Nationalisme ethnique 

Il y a un peu plus d’un an, le livre d’Éric Zemmour, Un suicide français connaissait un succès fulgurant en librairie malgré les énormités historiques qu’il contenait. Le climat idéologique a pris une telle tournure que le site d’information Slate titrait récemment : “Quand Zemmour et le Fig Mag sonnent le rappel du maurassisme”. 

Autre symptôme : Philippe de Villiers, qu’on imaginait disparu, connaît lui aussi un large succès avec ses mémoires parus cet automne, Le moment est venu de dire ce que j’ai vu. Le chantre du souverainisme et du catholicisme traditionnel prolonge cette tradition qui fusionne nationalisme et principes contre-révolutionnaires, dont le principal penseur est Charles Maurras. 

L’historien Laurent Joly, spécialiste de l’Action française, met en évidence les liens de filiation entre une partie de la droite et de l’extrême droite avec Maurras [2]. La théorisation d’un “nationalisme ethnique” par les fondateurs de l’Action française a trouvé de nouveaux épigones, aujourd’hui, au sein du parti Les Républicains. Les propos de Nadine Morano sur la « France pays de race blanche » ont été jugés outranciers, mais qui oserait prétendre qu’ils ne correspondent pas à ce que pensent, à bas bruits, beaucoup de militants et de cadres de la principale formation de la droite parlementaire ? 

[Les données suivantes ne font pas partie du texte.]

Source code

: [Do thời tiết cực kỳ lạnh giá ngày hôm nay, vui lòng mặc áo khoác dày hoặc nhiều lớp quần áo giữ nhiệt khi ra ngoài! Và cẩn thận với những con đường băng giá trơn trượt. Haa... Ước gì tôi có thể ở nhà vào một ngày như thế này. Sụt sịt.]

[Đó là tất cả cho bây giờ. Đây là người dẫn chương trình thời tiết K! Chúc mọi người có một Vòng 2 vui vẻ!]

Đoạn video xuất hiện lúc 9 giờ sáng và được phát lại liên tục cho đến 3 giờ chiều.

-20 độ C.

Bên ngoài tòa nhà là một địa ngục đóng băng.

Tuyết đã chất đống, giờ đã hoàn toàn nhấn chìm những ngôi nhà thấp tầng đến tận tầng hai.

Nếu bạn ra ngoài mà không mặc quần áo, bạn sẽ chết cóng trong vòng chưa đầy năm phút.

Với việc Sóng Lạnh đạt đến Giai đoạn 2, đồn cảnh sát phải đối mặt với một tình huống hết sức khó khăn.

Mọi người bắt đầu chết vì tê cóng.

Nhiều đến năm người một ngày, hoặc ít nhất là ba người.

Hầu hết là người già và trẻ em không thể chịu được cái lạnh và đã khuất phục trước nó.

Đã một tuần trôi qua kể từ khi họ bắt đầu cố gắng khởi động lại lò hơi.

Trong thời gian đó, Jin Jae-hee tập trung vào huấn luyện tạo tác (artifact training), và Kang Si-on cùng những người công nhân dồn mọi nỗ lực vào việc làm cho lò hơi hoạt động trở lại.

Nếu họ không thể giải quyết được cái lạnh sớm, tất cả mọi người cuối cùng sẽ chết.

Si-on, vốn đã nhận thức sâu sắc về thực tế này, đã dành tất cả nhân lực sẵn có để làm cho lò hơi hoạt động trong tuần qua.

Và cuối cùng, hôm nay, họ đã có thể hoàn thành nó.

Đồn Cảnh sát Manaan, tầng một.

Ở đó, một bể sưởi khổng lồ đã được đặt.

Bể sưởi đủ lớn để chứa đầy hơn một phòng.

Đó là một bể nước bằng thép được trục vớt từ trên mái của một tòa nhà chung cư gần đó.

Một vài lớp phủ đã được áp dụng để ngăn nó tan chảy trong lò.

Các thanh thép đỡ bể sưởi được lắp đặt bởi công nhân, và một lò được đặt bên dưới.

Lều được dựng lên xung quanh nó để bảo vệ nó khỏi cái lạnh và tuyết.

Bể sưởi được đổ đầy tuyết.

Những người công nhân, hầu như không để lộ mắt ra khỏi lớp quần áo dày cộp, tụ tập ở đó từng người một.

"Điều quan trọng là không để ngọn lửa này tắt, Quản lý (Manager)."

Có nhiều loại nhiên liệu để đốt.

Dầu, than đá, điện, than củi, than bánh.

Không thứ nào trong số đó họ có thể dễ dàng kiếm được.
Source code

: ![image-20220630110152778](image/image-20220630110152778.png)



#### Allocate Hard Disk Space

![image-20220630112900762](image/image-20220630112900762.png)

Le fascisme est un hydre caméléon se métamorphosant sans cesse. Hier comme aujourd’hui, il a su polariser des couches sociales très différenciées, réunir dans un même mouvement des couches plébéiennes déclassées et de grands noms de la vie intellectuelle. 

« Le désespoir les a fait se dresser, le fascisme leur a donné un drapeau », analysait Trotsky après la victoire d’Hitler en 1933. Prémonitoire, l’érudite introduction à un recueil de textes sur le fascisme de Patrick le Tréhondat, Robi Morder et Patrick Silberstein s’intitule Dernière station avant l’abattoir [3]. 

Il est encore temps de prendre la mesure de tout ce qui doit changer, à condition de faire, et vite. 

Article extrait du dossier du numéro d’hiver de Regards, "FN, pourquoi eux ?". 

Notes [1] Lire Le rouge et le bleu, par Roger Martelli, éditions de l’Atelier 1995. 

[2] Naissance de l’Action française, par Laurent Joly, Grasset 2015. 

[3] Léon Trotsky : Contre le fascisme. 1922-1940, Syllepse 2015.